The Marine Affairs and Fisheries Ministry has inked a memorandum of understanding on sustainable fishing with the MSC. The government has shown its commitment to combat illegal, unreported, and unregulated (IUU) fishing.
MSC is also working closely with fishery associations, as well as universities in championing sustainable fishing practices. And with the stakeholders on the same page, MSC hopes to help more fisheries get certified.
“As for customers, by purchasing eco-labeled seafood products, they can encourage fishery [business] actors to meet sustainable standards,” Hirmen said.
During the discussion, Hirmen named the numerous and highly distributed data as one of the major obstacles in Indonesia’s journey towards sustainable fishery.

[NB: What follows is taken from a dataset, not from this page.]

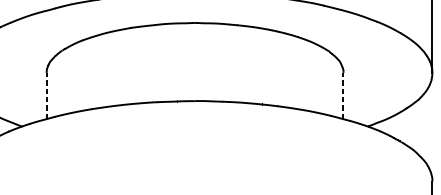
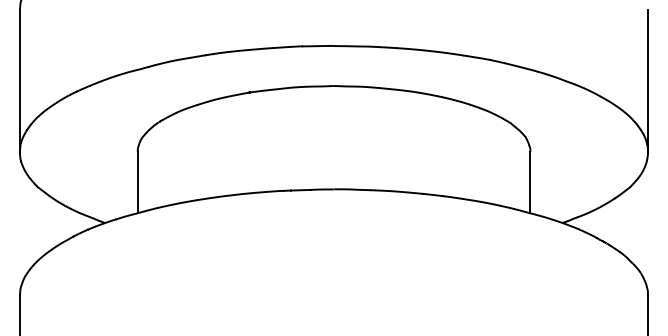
line: (46, 95) -> (137, 182), dashed -> solid
line: (343, 95) -> (530, 182), dashed -> solid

“Whether it is the data on fish landings, catch per unit effort or the fish catch volume — they are all still highly distributed. [...] We also need to improve our harvest strategy for every species, as well as collect data according to their species, fishing fleet, and so on," he told the Globe.
According to Hirmen, the fishery sector remains resilient amid the Covid-19 pandemic, with exports showing a positive trend.

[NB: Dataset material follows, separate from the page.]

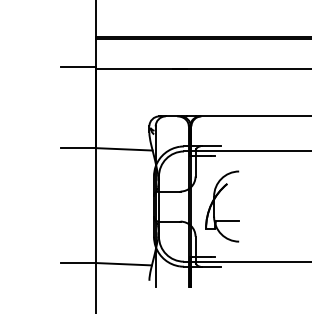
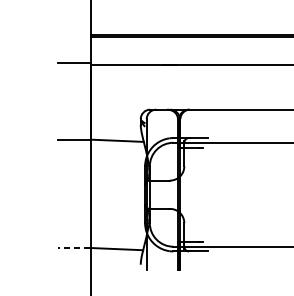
part: (214, 206) -> (202, 194), removed
line: (78, 263) -> (73, 248), solid -> dashed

The sector also plays a crucial role in the lower class economies, especially in remote islands. About 90 percent of fishermen are artisanals. Many people across the supply chain —starting from fish processing workers to traders— also rely on the sector to make a living. In fact, crabs also serve as a source of income for many women workers or mothers, Hirmen said.
"Fishery can remain resilient to global issues as long as we manage it sustainably. Fisheries can bring rewards to us if we conserve the resources, protect [the ocean] habitat, and maintain [sustainable] fishing practices," he added.
The Food and Agriculture Organization (FAO) named Indonesia as one of the world’s top capture producers. Indonesia’s marine capture production stood at 6.71 million tons in 2018, FAO reported.
Marine and fisheries exports rose by 4.15 percent in January-April 2021, in comparison to last year. The total export value in the first quarter this year reached $1.75 billion, according to the Marine Affairs and Fisheries Ministry.